DATA BLOCK:
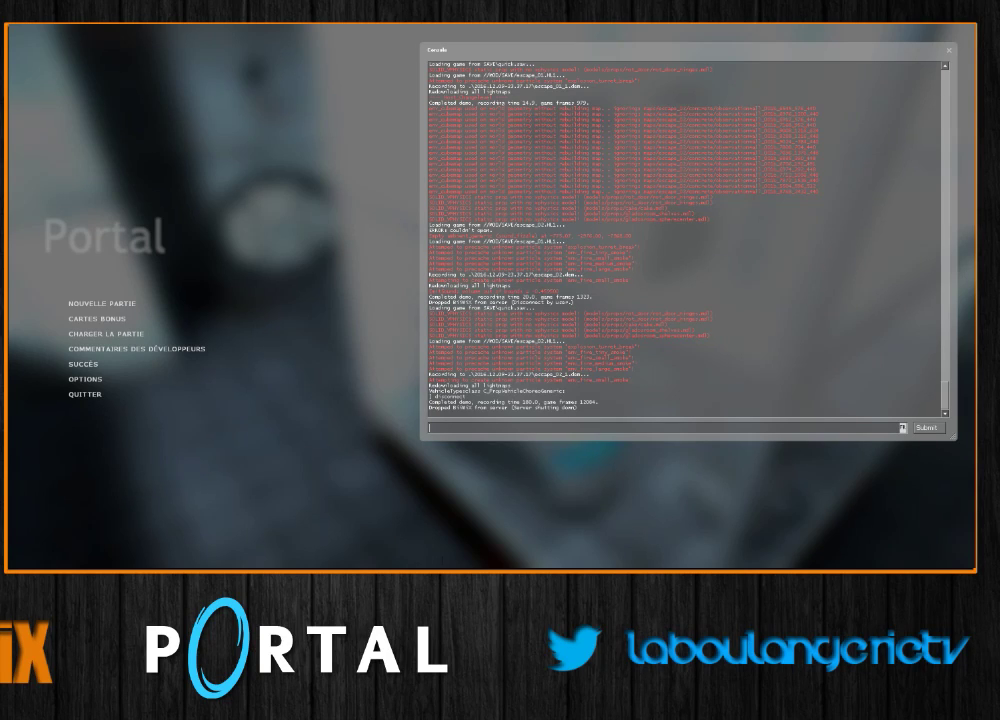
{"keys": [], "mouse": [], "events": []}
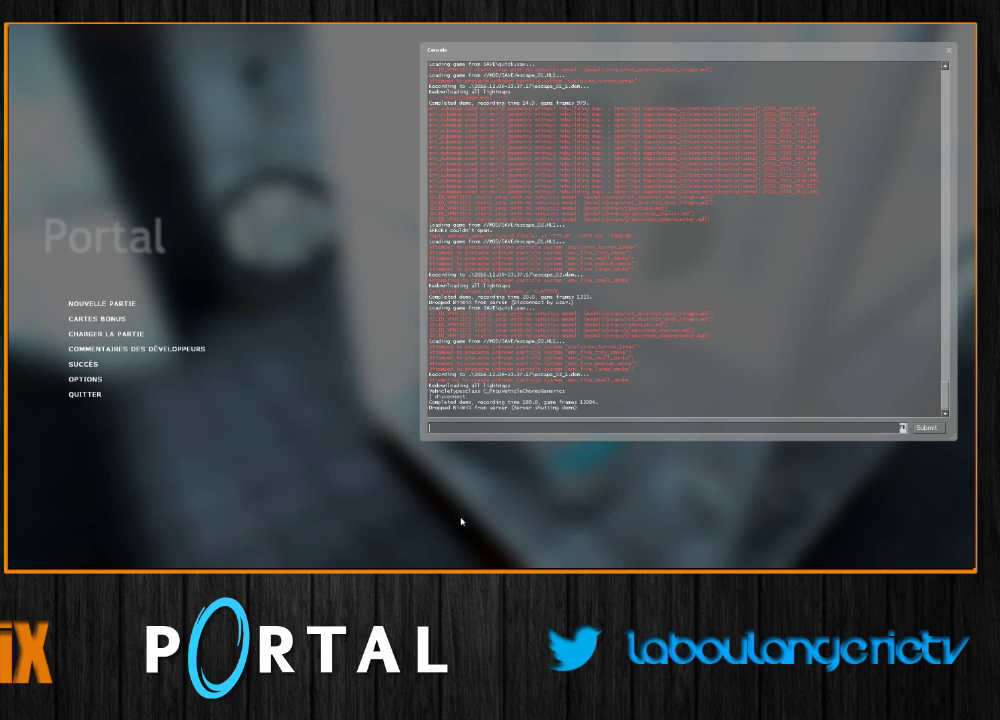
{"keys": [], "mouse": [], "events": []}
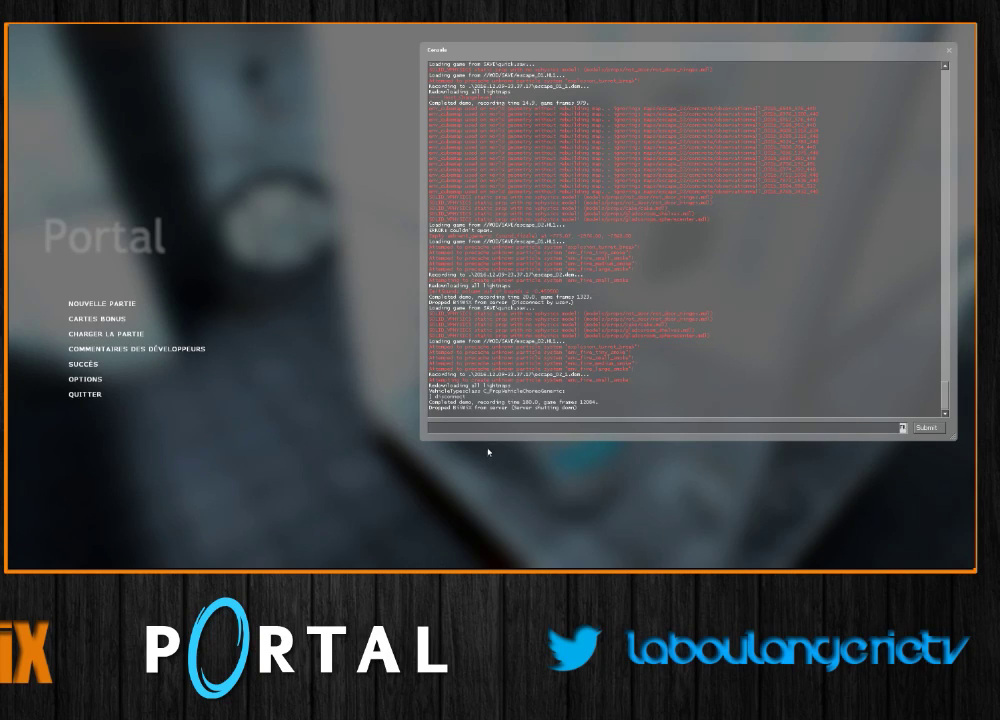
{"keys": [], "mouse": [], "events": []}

ACTION ITEM:
Without including any pictures, copy every line above exactly.

TASK ANSWER:
{"keys": [], "mouse": [], "events": []}
{"keys": [], "mouse": [], "events": []}
{"keys": [], "mouse": [], "events": []}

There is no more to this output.